The kayak, elegantly hand-built from driftwood, sealskin and sinew, was one of the artifacts earmarked for repatriation by Inuit representatives who were given a private showing of the Vatican's holdings in the Amina Mundi exhibit during a trip to Rome in 2022.

Inuit Tapiriit Kanatami President Natan Obed was part of that delegation, which visited Rome to accept Pope Francis's apology for the Catholic Church's role in Canada's residential school system.

Obed said the late pope told him in conversation that "if items were taken forcibly or without consent," it amounted to theft.

Obed said it's not known how this kayak ended up in the Vatican but it would have been essential to the well-being of a community and used for beluga hunting.

Inuit leaders showed some of the returned items to a small group of Indigenous representatives and journalists Tuesday. Along with the kayak, the display included a handful of smaller Inuit items, including a soup ladle, needle casings and an ulu knife.

Obed said the items will not be on public display in the near term as a group of Inuit advisers works to trace each artifact back to its community of origin. The artifacts will be kept for now at the Canadian Museum of History in a secure facility with temperature controls.

The artifacts were put on open display Tuesday as Inuit leaders demonstrated for journalists how they were made and how they would have been used. Onlookers were allowed to touch the objects as Paul Irngaut, acting president of Nunavut Tunngavik Inc., explained their cultural significance.

"I'm sure that there were some people who are curators who might have been quite aghast at us touching the item, lifting it up, handling the paddle," Obed said.

"And I think this is also something that's part of reconciliation. The norms that you have for your institutions are not necessarily the norms that we have in our society, about how we respect our living history, our items of cultural significance.

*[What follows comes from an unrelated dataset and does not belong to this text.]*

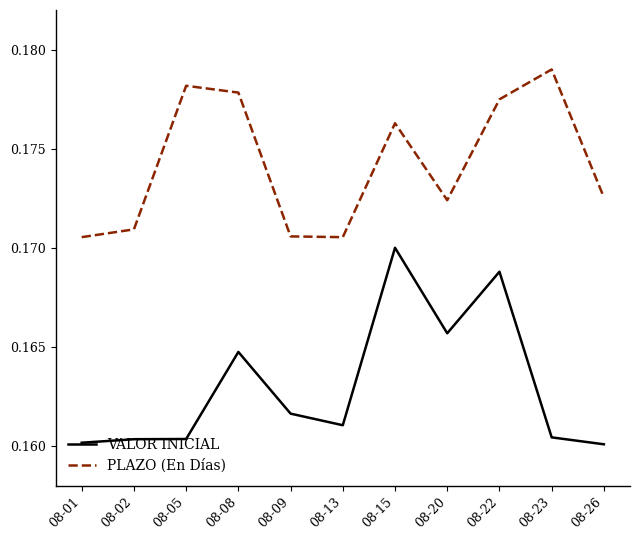

True or false: VALOR INICIAL and PLAZO (En Días) intersect in this chart.

False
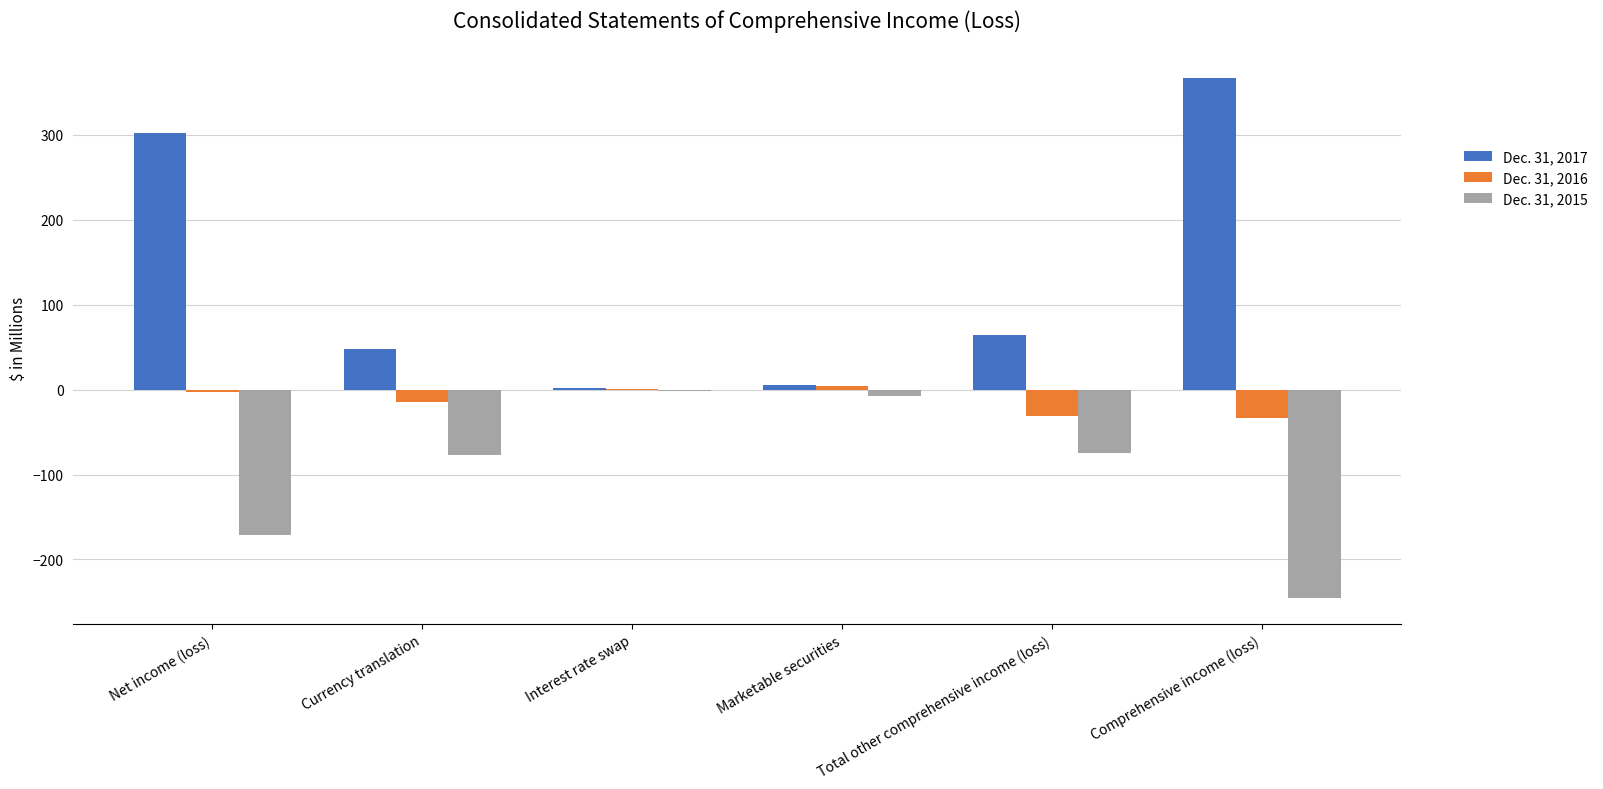

Which series has the largest total across all categories?

Dec. 31, 2017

"The ways in which we connect are often, very literally, to physically touch and to feel, to have that unbroken connection between something that was made 100 years ago to the practice that still exists today."

The Indigenous delegation met with Pope Francis in Rome a year after the Tk’emlúps te Secwépemc First Nation announced that potential unmarked graves had been found at the site of the former residential school in Kamloops, B.C. The news sparked global outrage and a national push for reconciliation with Indigenous Peoples.

During the Rome visit, delegates were given a private viewing of some of the items held by the church — some which had not been seen in the public in decades.

Indigenous leaders were on hand in Montreal on Saturday to watch as the artifacts were removed from the belly of an Air Canada cargo jet in large crates.